▶ _任务要求 A_:
根据参考文段,行转列操作的本质是什么?

INSERT INTO stu_course_relation (stu_no, course_no, score)
VALUE ('stu_006', 'course_005', 85.00);

INSERT INTO stu_course_relation (stu_no, course_no, score)
VALUE ('stu_006', 'course_006', 86.00);

3、行转列

现在想要查询每个学生的学科成绩:

SELECT scr.stu_no, s.stu_name, c.course_name, scr.score
FROM stu_course_relation AS scr
LEFT JOIN student AS s ON scr.stu_no = s.stu_no
LEFT JOIN course AS c ON scr.course_no = c.course_no

效果如下:

效果是有了,但是学号和名字重复太多,我们想要的是一条学生信息中包含了各科的成绩,这就需要进行行转列操作(本质是分组 + 组合聚集函数):

(1)首先为了方便查询,可以将此查询结果用一个视图表示:

CREATE VIEW row_to_col_view AS
SELECT scr.stu_no, s.stu_name, c.course_name, scr.score
FROM stu_course_relation AS scr
LEFT JOIN student AS s ON scr.stu_no = s.stu_no
LEFT JOIN course AS c ON scr.course_no = c.course_no;

(2)接着进行行转列操作:

SELECT stu_no AS '学号', stu_name AS '姓名',
MAX(IF(course_name = '语文', score, 0.00)) AS '语文',
MAX(IF(course_name = '数学', score, 0.00)) AS '数学',
MAX(IF(course_name = '英语', score, 0.00)) AS '英语',
MAX(IF(course_name = '物理', score, 0.00)) AS '物理',
MAX(IF(course_name = '化学', score, 0.00)) AS '化学',
MAX(IF(course_name = '生物', score, 0.00)) AS '生物'
FROM row_to_col_view
GROUP BY stu_no

效果如下:

这里可以使用 IF 也可以使用 CASE...THEN...,可以使用 SUM() 也可以使用 MAX() 聚集函数。

▶ _数据条目_:
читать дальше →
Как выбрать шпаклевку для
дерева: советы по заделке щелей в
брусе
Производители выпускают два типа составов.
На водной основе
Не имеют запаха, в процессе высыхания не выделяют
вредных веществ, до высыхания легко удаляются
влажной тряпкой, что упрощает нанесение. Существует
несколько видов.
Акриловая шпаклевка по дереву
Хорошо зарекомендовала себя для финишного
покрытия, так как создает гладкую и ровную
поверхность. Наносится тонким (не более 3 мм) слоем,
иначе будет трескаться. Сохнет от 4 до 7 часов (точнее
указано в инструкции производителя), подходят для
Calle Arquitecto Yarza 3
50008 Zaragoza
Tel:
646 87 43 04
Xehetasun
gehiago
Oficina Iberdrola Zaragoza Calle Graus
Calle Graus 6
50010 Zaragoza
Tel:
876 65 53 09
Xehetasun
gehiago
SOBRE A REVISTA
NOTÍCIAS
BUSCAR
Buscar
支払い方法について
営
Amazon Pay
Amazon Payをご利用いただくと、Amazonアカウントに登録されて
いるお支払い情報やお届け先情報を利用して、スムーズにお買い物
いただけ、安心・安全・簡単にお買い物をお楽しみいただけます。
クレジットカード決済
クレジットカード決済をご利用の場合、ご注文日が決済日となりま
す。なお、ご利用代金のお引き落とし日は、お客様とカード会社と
...
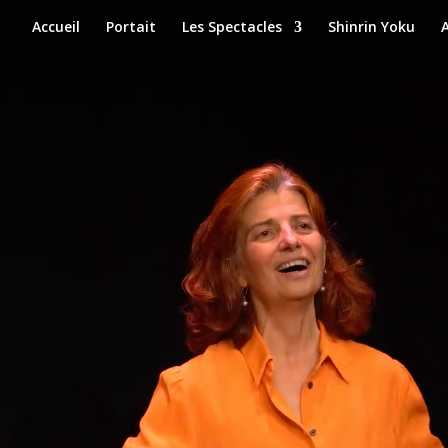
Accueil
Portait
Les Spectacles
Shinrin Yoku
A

▶ _任务要求 B_:
请照原样抄写条目中的几行:从包含“читать дальше →”的那一行起,一直抄到包含“す。なお、ご利用代金のお引き落とし日は、お客様とカード会社と”的那一行,首尾两行都要包括。

▶ _练习解答 A_:
行转列操作的本质是分组加上组合聚集函数。

▶ _练习解答 B_:
читать дальше →
Как выбрать шпаклевку для
дерева: советы по заделке щелей в
брусе
Производители выпускают два типа составов.
На водной основе
Не имеют запаха, в процессе высыхания не выделяют
вредных веществ, до высыхания легко удаляются
влажной тряпкой, что упрощает нанесение. Существует
несколько видов.
Акриловая шпаклевка по дереву
Хорошо зарекомендовала себя для финишного
покрытия, так как создает гладкую и ровную
поверхность. Наносится тонким (не более 3 мм) слоем,
иначе будет трескаться. Сохнет от 4 до 7 часов (точнее
указано в инструкции производителя), подходят для
Calle Arquitecto Yarza 3
50008 Zaragoza
Tel:
646 87 43 04
Xehetasun
gehiago
Oficina Iberdrola Zaragoza Calle Graus
Calle Graus 6
50010 Zaragoza
Tel:
876 65 53 09
Xehetasun
gehiago
SOBRE A REVISTA
NOTÍCIAS
BUSCAR
Buscar
支払い方法について
営
Amazon Pay
Amazon Payをご利用いただくと、Amazonアカウントに登録されて
いるお支払い情報やお届け先情報を利用して、スムーズにお買い物
いただけ、安心・安全・簡単にお買い物をお楽しみいただけます。
クレジットカード決済
クレジットカード決済をご利用の場合、ご注文日が決済日となりま
す。なお、ご利用代金のお引き落とし日は、お客様とカード会社と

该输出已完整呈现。